___ 阅读材料 ___

11-Container With Most Water

【题目】

Given n non-negative integers a1, a2, ..., an, where each represents a point at coordinate (i, ai). n vertical lines are drawn such that the two endpoints of line i is at (i, ai) and (i, 0). Find two lines, which together with x-axis forms a container, such that the container contains the most water.

Note: You may not slant the container.

【analyze】

1.穷举的方法时间复杂度为O(n)

2.若从两边逼近并记录最大值，令left=0,right=length-1;若height[left]>height[right]，则right--;反之，则left++。

　为什么能这么做呢？需要用到反证思想，假设i-j取到最大值，则i之前都要小于height[i]

3.还可改进下，不用每次都减一

【算法】

v1:
public class Solution {
    public int maxArea(int[] height) {
        int res=0;
        int l=0;
        int r=height.length-1;
        while(l<r) {
            int w=r-l;
            int h=Math.min(height[l],height[r]);
            res=Math.max(res,w*h);
            if(height[l]<height[r])

___ 所给数据 ___

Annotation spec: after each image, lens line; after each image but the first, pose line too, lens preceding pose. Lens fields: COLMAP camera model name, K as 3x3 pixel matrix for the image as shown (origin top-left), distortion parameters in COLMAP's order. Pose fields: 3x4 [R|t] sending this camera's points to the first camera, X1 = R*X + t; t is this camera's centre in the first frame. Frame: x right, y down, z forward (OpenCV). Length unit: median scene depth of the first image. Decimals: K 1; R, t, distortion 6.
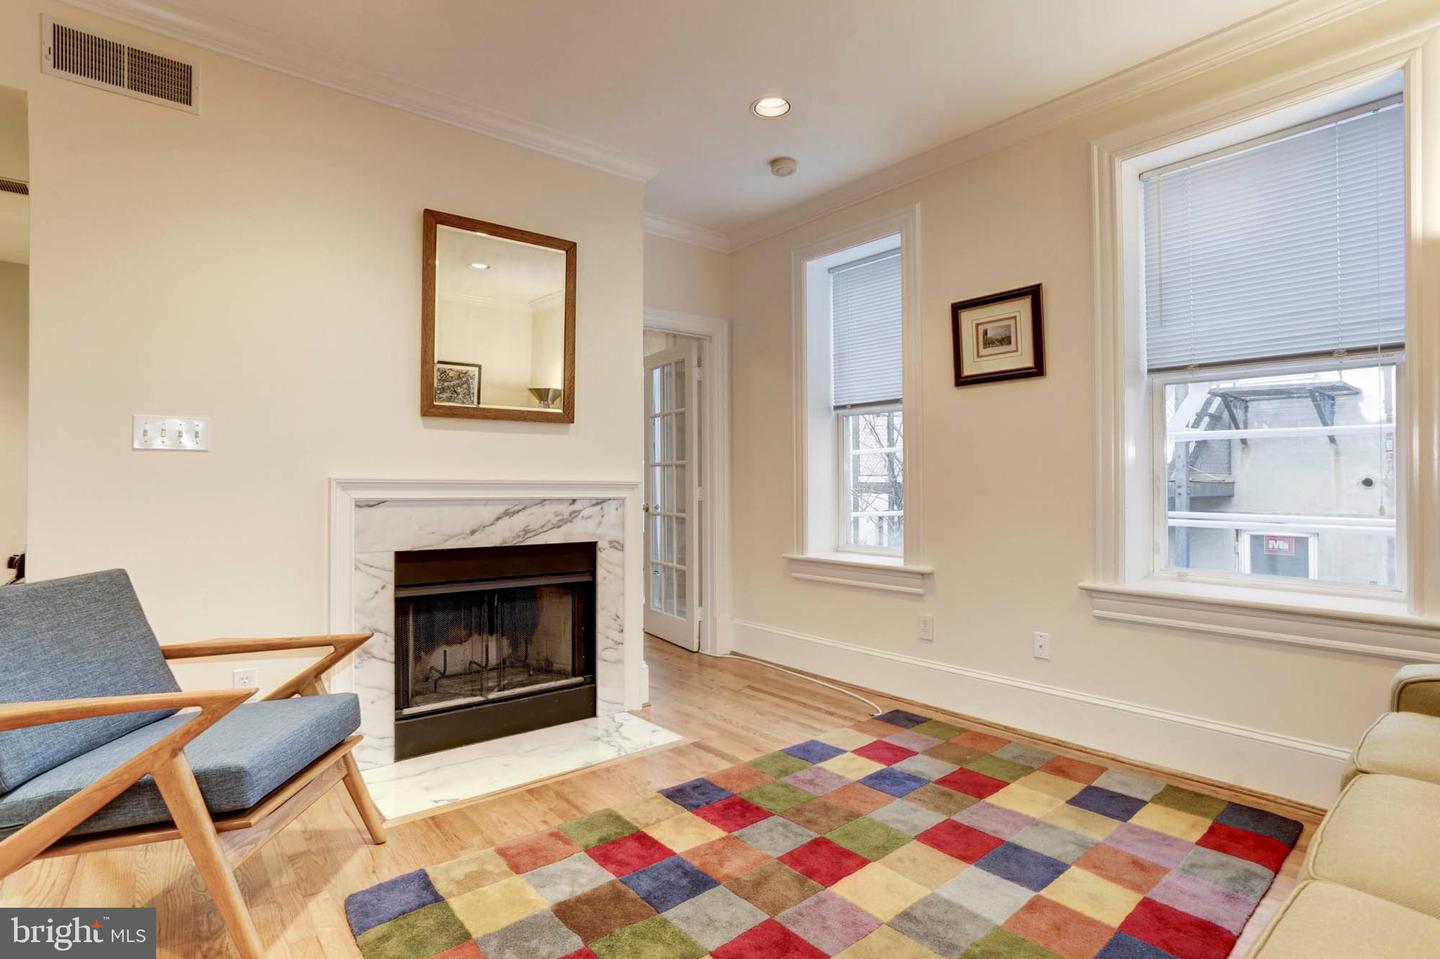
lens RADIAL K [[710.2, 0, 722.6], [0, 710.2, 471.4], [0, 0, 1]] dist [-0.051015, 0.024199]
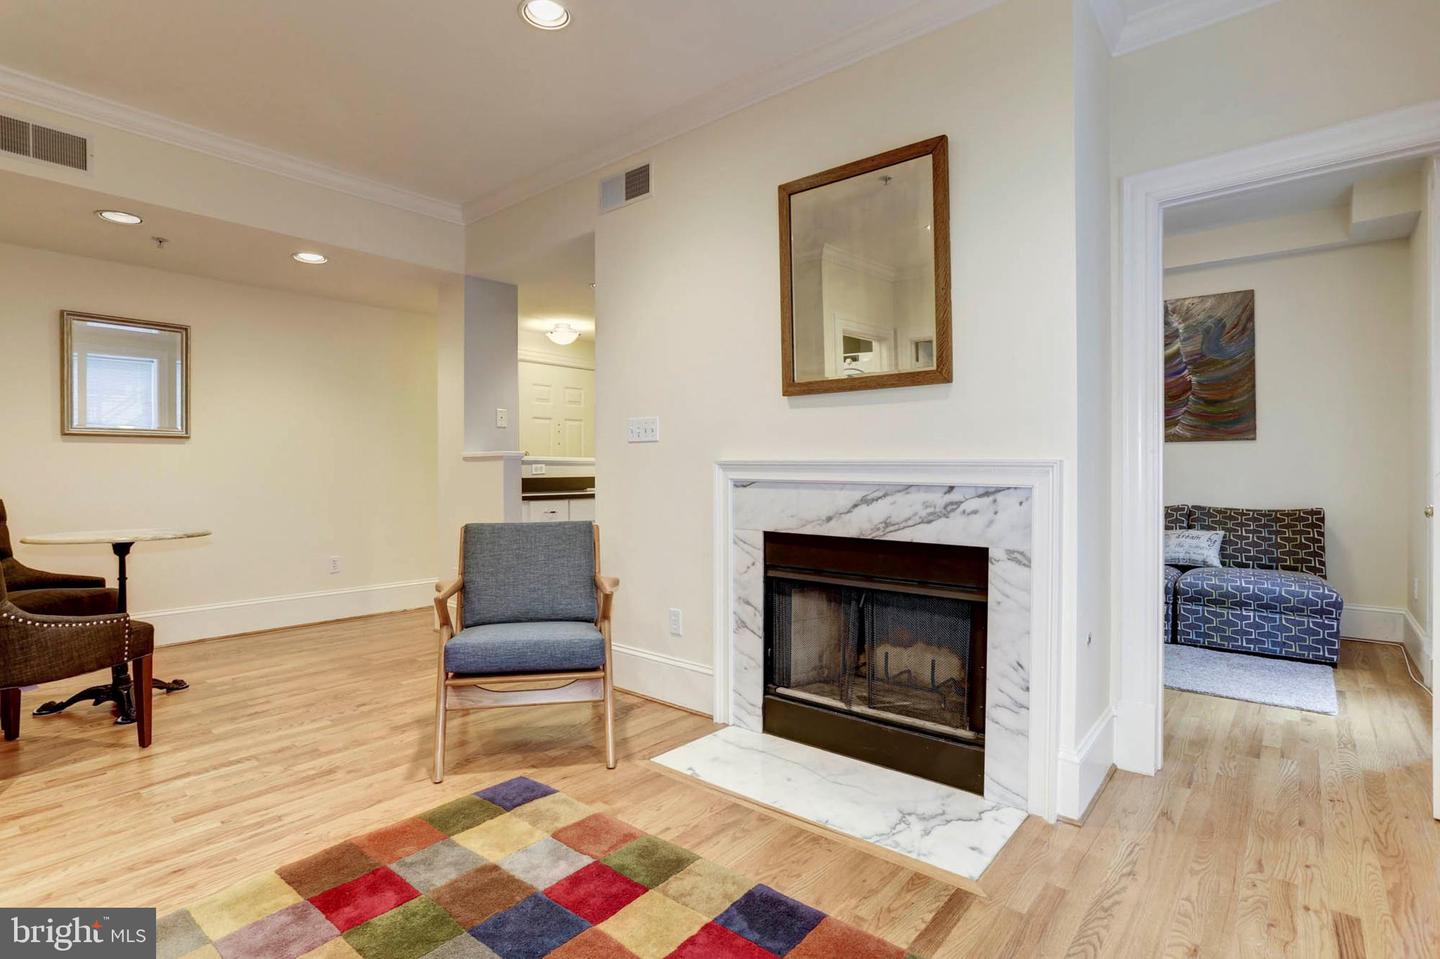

___

**任务 1:** 在关于盛水最多容器的阅读材料中，题目的注释对容器提出了什么限制？
**任务 2:** 接着盛水最多容器这段阅读材料停下的地方往下写。

**答案 1:** 不能把容器倾斜。

**答案 2:**
                l++;
            else 
                r--;
        }
        return res;
    }
}

v2:
public class Solution {
    public int maxArea(int[] height) {
        int res=0;
        int l=0;
        int r=height.length-1;
        while(l<r) {
            int w=r-l;
            int h=Math.min(height[l],height[r]);
            res=Math.max(res,w*h);
            if(height[l]<height[r]) {
                int temp=l;
                while(temp<r&&height[temp]<=height[l])
                    temp++;
                l=temp;
            }
            else {
                int temp=r;
                while(temp>l&&height[temp]<=height[r])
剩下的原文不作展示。